Landlord returns are being steadily eroded, but if they try to redress the balance by increasing rents the level of demand from tenants will fall.
However, on the positive side the government has announced that letting agents are to be regulated and new proposals will require that they join a professional organisation and meet 'certain minimum standards'. The Association of Residential Letting Agents (ARLA) and various other bodies have been lobbying for many years for this to happen.
In addition, while letting agents already have to be part of a redress scheme, this will now be extended to all landlords to enable tenants to complain about poorly managed properties and rogue landlords.
Alan Stewart, Director & head of Residential Lettings & Property Management says: "The buy-to-let sector is still very challenging for landlords who have had to contend with changes in regulations and legislation with investment having been curtailed - particularly amongst the more short term speculative landlords - by the restriction of income tax relief on mortgage interest payments and the introduction of more stringent mortgage affordability tests.
"Pressures on the residential investment market and achievable yields will certainly continue next year with many local authorities introducing selective licensing controls on some properties plus the effect of new Energy Performance regulations, which will increase the financial burden for landlords."
Legislation will be introduced next year to prevent tenants being charged any fees in connection with the letting of a property.

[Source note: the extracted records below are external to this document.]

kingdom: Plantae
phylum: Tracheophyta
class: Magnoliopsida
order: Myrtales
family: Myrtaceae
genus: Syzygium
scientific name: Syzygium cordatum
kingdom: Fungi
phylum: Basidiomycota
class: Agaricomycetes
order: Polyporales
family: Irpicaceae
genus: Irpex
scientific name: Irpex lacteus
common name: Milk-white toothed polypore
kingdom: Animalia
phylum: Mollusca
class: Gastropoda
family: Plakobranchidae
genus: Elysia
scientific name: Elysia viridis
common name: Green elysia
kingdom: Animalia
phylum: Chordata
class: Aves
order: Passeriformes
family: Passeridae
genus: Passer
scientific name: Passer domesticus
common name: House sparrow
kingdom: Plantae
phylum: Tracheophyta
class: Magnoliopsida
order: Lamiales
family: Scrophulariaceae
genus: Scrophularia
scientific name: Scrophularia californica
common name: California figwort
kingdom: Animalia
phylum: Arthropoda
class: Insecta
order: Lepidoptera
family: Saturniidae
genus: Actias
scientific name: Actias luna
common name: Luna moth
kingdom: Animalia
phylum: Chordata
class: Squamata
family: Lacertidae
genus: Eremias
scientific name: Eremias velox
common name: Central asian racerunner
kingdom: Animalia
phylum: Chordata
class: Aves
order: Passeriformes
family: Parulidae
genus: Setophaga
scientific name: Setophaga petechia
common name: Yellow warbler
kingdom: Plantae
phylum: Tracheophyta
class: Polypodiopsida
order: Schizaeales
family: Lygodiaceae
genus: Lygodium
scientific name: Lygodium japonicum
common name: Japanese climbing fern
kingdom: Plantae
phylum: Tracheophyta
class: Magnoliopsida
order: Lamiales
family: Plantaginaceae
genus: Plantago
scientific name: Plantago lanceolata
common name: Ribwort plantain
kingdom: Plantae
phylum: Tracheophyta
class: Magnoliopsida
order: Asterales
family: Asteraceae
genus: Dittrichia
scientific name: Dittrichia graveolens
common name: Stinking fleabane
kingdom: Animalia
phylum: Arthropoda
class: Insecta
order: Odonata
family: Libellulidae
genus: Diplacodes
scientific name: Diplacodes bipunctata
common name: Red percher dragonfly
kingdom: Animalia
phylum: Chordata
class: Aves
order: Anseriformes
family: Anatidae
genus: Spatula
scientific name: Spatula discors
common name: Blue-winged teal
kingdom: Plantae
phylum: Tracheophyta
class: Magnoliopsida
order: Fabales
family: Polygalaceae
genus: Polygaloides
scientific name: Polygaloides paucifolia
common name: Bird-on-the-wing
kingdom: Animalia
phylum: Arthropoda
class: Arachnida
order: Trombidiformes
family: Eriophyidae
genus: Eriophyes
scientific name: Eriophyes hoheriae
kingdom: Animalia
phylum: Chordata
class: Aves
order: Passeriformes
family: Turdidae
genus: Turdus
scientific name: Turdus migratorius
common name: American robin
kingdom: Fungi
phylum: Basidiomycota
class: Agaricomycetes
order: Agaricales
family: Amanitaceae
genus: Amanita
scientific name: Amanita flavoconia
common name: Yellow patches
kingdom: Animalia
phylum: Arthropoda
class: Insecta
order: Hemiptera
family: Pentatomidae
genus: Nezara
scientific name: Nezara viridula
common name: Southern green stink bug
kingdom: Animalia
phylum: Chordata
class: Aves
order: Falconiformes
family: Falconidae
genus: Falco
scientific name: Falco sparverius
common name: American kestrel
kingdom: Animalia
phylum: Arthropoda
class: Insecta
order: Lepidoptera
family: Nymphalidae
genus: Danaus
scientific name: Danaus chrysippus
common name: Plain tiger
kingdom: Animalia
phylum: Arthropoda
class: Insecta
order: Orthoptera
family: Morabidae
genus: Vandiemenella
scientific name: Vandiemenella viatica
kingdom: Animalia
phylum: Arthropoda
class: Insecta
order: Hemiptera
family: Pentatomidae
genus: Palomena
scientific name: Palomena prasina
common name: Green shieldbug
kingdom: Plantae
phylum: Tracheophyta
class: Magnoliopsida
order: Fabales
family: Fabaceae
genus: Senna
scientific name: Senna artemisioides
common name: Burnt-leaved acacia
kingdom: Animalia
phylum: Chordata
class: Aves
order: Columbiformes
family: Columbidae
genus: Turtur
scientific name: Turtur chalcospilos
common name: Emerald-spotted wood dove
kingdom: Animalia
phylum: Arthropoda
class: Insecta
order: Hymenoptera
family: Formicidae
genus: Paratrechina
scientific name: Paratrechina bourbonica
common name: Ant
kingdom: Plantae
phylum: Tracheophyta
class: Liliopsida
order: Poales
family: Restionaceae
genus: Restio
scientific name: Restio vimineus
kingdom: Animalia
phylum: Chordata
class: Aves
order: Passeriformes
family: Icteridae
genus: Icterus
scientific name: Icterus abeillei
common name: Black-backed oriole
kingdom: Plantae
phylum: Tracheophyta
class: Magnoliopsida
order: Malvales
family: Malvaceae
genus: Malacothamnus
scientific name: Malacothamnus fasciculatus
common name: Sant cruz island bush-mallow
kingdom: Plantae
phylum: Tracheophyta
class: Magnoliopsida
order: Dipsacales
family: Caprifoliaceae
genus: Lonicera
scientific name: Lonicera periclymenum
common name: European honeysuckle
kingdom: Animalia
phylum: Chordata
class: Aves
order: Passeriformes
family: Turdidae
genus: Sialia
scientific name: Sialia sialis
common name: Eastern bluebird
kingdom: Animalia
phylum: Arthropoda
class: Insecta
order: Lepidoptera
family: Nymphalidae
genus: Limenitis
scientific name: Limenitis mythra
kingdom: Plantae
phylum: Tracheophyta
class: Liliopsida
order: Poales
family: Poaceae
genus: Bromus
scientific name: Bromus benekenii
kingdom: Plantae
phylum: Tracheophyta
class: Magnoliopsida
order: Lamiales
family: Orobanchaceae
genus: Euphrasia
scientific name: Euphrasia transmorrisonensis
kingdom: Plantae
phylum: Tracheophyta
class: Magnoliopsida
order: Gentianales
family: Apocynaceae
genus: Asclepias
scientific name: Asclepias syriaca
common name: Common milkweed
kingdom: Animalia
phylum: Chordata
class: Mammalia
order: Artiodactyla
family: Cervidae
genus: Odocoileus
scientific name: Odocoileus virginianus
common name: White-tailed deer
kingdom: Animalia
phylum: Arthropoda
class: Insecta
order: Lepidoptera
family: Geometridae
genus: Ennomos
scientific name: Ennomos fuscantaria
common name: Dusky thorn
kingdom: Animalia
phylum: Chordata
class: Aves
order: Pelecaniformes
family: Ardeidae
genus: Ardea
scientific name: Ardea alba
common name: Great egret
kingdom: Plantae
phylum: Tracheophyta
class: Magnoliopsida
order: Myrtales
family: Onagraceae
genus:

This will impact significantly on letting agents
According to latest figures from the British Property Federation the build-to-rent sector is continuing to grow and play an important part in increasing the supply of homes. Combined with this, the Prime Minister has just unveiled a major council house-building programme that will see the release of government owned land and the goal of providing homes at affordable rents.
In the student housing sector investment demand is buoyant. In a recent survey it is estimated that there has been a 24% increase in transactions in the first half of 2017 compared to the same period in 2016. Purpose built student accommodation continues to offer attractive returns, particularly for overseas investors.
Alan continues: "Our region has seen a period of rental stability with tenants now very focussed on achieving value for money when selecting properties. If the accommodation is not well presented we are finding that prospective tenants are looking elsewhere or seeking a reduction in the asking rent.
"I believe that during the course of 2018 we may find that some accidental landlords look to sell their properties and larger investors take the opportunity to restructure their portfolios, but overall demand could be sustained by first time buyers who still cannot afford to purchase a property and there will be more choice in the rented sector with the completion of a variety of build-to-rent schemes.
"At Caxtons we are keen to promote the benefits of engaging a good letting/managing agent who can steer a landlord through all the complexities of letting residential property."
* The Conservative Party has formed a minority government and has signed a "confidence and supply" agreement with the Democratic Unionist Party.